I honestly didn't expect to be ever returning to firefox because it was more stable than the alternative.
That's pretty much my experience, with one additional issue that really keeps me coming back to Firefox: Chrome doesn't handle sleep and wake-up well.
Ironically, one of the applications that suffers most from this is Google Apps. I'll have calendar, gmail and half a dozen spreadsheets and documents open, move to another room, re-open the Macbook and Chrome dies on all the tabs. Firefox has no problem with this.
I found it's lack of support for native functionality in MacOS too irritating (eg doesn't support system wide autocomplete - so my @@ shortcut that puts my email address in doesn't work in FF - I know I could put it in again in FF but it's annoying it just doesn't work) so I went back to Chrome in the end.

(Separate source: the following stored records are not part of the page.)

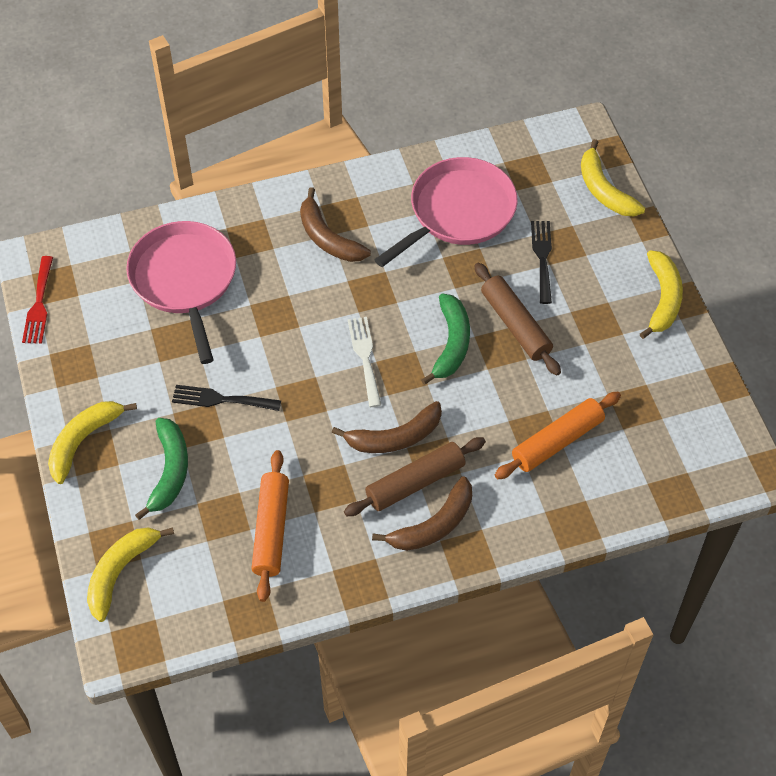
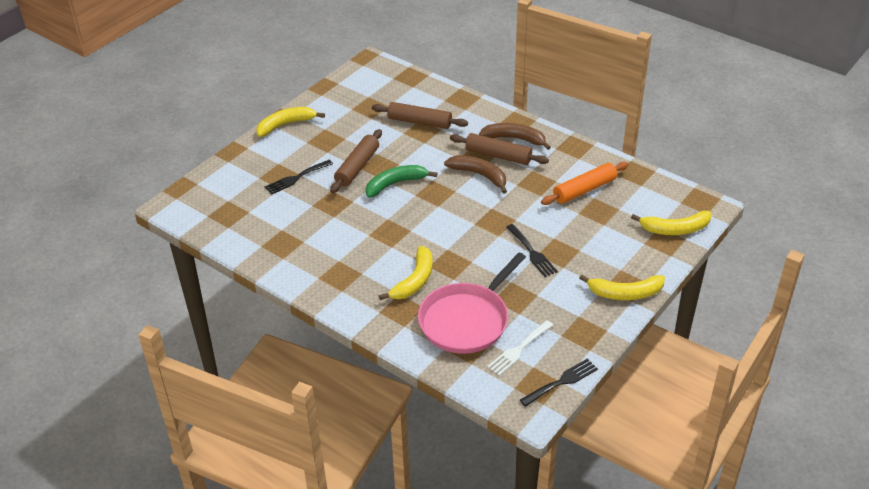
camera: 125 degrees left, 15 degrees down
(39, 304) = (562, 381): red fork -> black fork
(169, 471) = (599, 246): green banana -> none
(327, 237) = (366, 273): brown banana -> none
(365, 357) = (440, 211): white fork -> white fork (518, 350)
(458, 212) = (290, 227): pink pan -> none
(557, 441) = (419, 122): orange rolling pin -> brown rolling pin
(604, 190) = (217, 177): yellow banana -> yellow banana (414, 281)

I was using Edge for a while but the absolute car crash their UI has become - and can't be configured - sent me running screaming for the hills.
Edit - and don't get me started on the massive slowdowns once I have more than a handful of tabs open.
As a developer, I've gone back and forth over the years. I just switched back to Firefox I think for good though. Chrome crashes consistently now and having Gmail and google music open at the same time is a total resource hog. I was even using the Canary version and that was hardly ever stable.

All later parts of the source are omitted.